::: TEXTE FOURNI

Je pense que la situation politique est très instable. Macron n'a pas de majorité dans le pays. Il
a obtenu un score faible au premier tour, il n'y a ni adhésion ni majorité d'idées. Sur une
nouvelle loi Travail, il n'y a pas de majorité dans le pays. Et pourtant, comme il le rappelle, il
a été élu en l'annonçant. Il y a un fonctionnement démocratique qui ne marche plus. Nous
sommes en fin de règne... C'est à nous d'aider cette contestation à grandir, de l'articuler avec
des propositions, de préparer une vraie alternative politique. Et d'être en capacité de diriger le
pays.
La loi sur la moralisation de la vie politique a quand même du bon ?
De la poudre de perlimpinpin ! Elle ne répond pas à la défiance majeure qui existe entre les
Français et le système institutionnel : l'abstention record, la haine sur les réseaux sociaux à
l'égard des politiques, jusqu'aux agressions physiques... Et pour répondre à ces questions, en
quinze jours, on fait voter une loi dans laquelle on va supprimer la réserve parlementaire et les
emplois familiaux pour les parlementaires. C'est une blague ?
Que fallait-il faire ?

::::::
::: EXTRAITS DES ENTRÉES

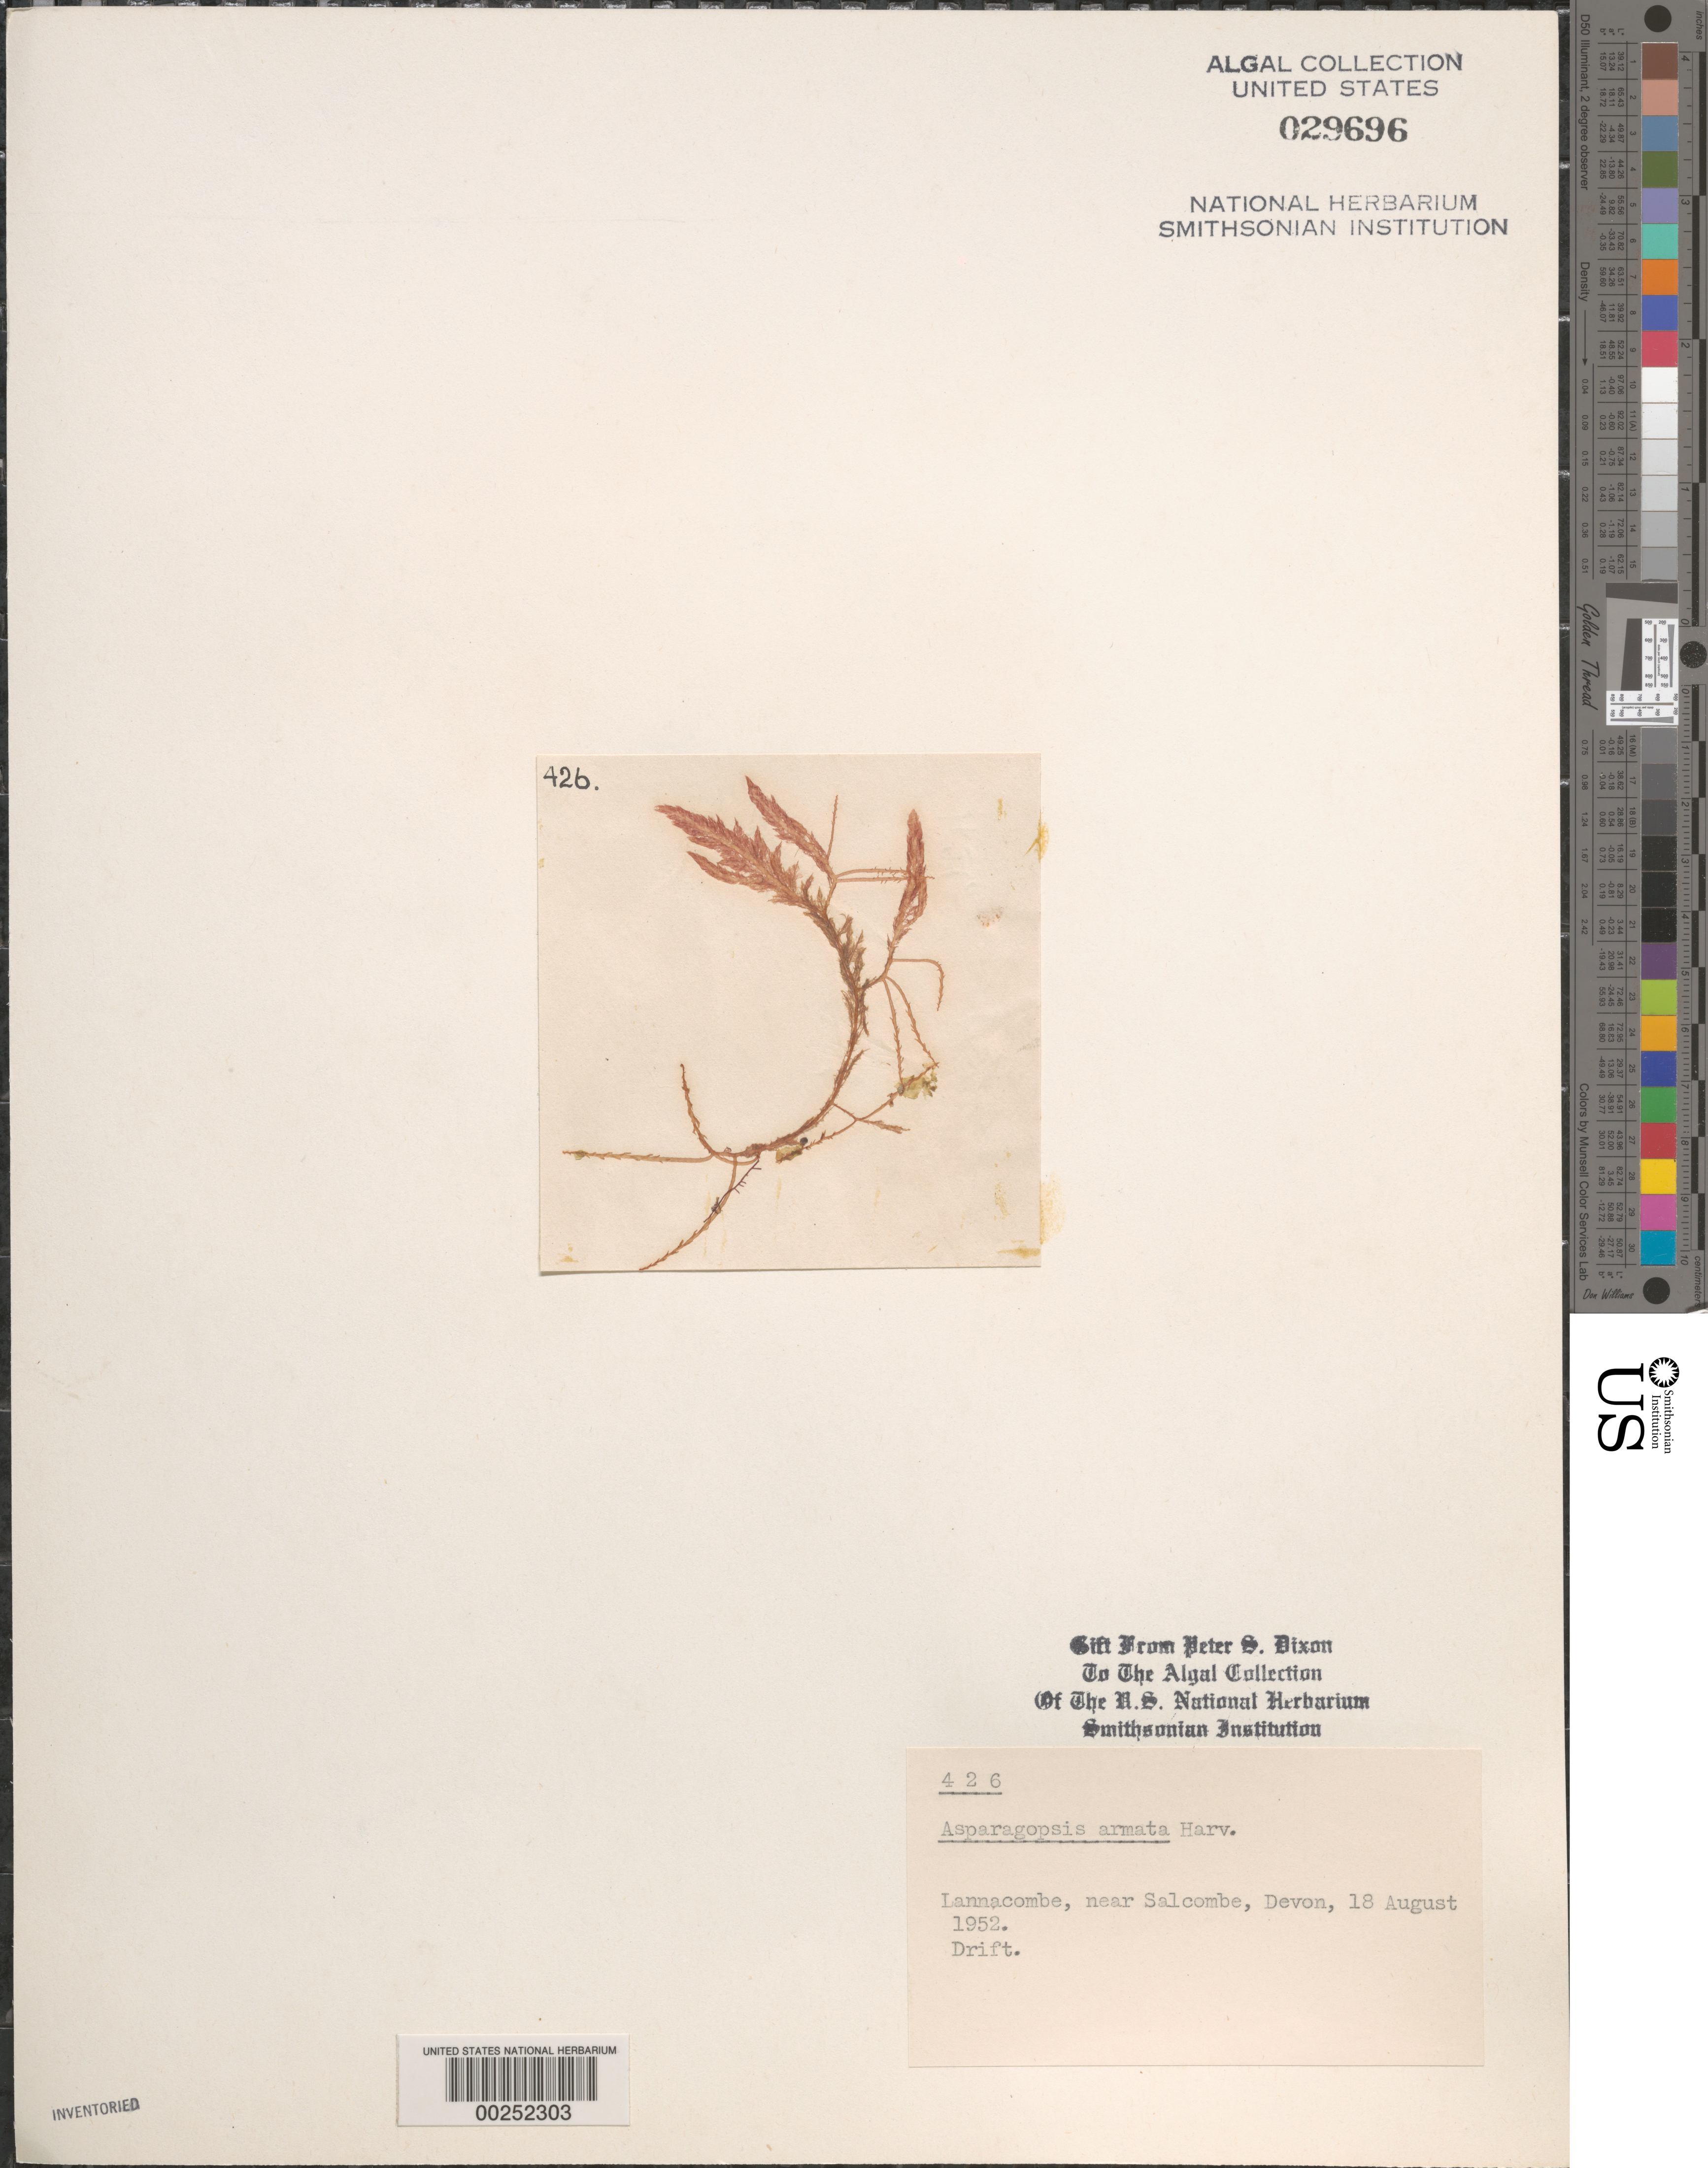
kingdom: Plantae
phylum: Rhodophyta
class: Florideophyceae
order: Bonnemaisoniales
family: Bonnemaisoniaceae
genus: Asparagopsis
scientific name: Asparagopsis armata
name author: Harv.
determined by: Dixon, P. S.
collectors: P. S. Dixon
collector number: PSD 426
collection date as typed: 18 Aug 1952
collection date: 1952-08-18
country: United Kingdom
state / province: England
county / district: Devon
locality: Lannacombe, near Salcombe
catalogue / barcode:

::::::

[TÂCHES]
a. Retapez l'entretien sur la situation politique en commençant à « La loi sur la » et en terminant à « une blague ? ».
b. Dans l'entretien sur la situation politique, qu'est-ce que la loi sur la moralisation de la vie politique supprime pour les parlementaires ?
c. Poursuivez l'entretien sur la situation politique après sa dernière phrase.

[RÉPONSES PAR TÂCHE]
a.
La loi sur la moralisation de la vie politique a quand même du bon ?
De la poudre de perlimpinpin ! Elle ne répond pas à la défiance majeure qui existe entre les
Français et le système institutionnel : l'abstention record, la haine sur les réseaux sociaux à
l'égard des politiques, jusqu'aux agressions physiques... Et pour répondre à ces questions, en
quinze jours, on fait voter une loi dans laquelle on va supprimer la réserve parlementaire et les
emplois familiaux pour les parlementaires. C'est une blague ?

b. La réserve parlementaire et les emplois familiaux.

c.
On a déposé une centaine d'amendements pour faire sauter le verrou de Bercy, développer les
référendums d'initiative populaire, lutter contre la concentration dans les médias... Tous
refusés ! Dans le même temps, on apprend que la ministre du Travail a touché 1,2 million
d'euros de stock-options chez Danone qui licencie. Et on nous parle de moralisation de la vie
politique ! Le président de la République va voir des jeunes en banlieue et balance cette
phrase dantesque : « Tu sais, quand on est président, c'est pas le moment où on gagne le plus
d'argent. » Il est nourri, logé, blanchi, il touche 12500 € d'argent de poche, mais il explique
que tout cela est quand même bien modeste. Jupiter vit sur Mars !
Le débat à venir sur l'état d'urgence vous inquiète-t-il aussi ?
Macron veut introduire dans le droit commun des mesures de l'état d'urgence. L'idée que l'on
4/5
va lutter contre le terrorisme en abandonnant ce qui fait la force de nos sociétés démocratiques
- nos libertés- est insensée. Les perquisitions et le fichage vont être facilités, et vous croyez
vraiment que c'est ce qui va nous sauver ?
Comment va s'organiser la réplique à la loi Travail ?
La manière dont a été traité le Parlement est inadmissible. Quelle était l'urgence à imposer par
ordonnance une loi de casse du droit du travail en juillet, sans débat public, sans possibilité de
mobilisation ? On n'a pas discuté du contenu mais du périmètre de ce que le gouvernement
pouvait bouleverser. Sur les horaires de travail, sur les formes de contrats, Emmanuel Macron
et Édouard Philippe décideront, à la place du Parlement, des normes à venir. La méthode
visait à étouffer toute possibilité de prise de conscience. D'où ces rendez-vous en septembre et
j'espère que le réveil sera cinglant pour le gouvernement.
Pourquoi un rassemblement organisé par la FI le 23 et la manifestation des syndicats le
12 ?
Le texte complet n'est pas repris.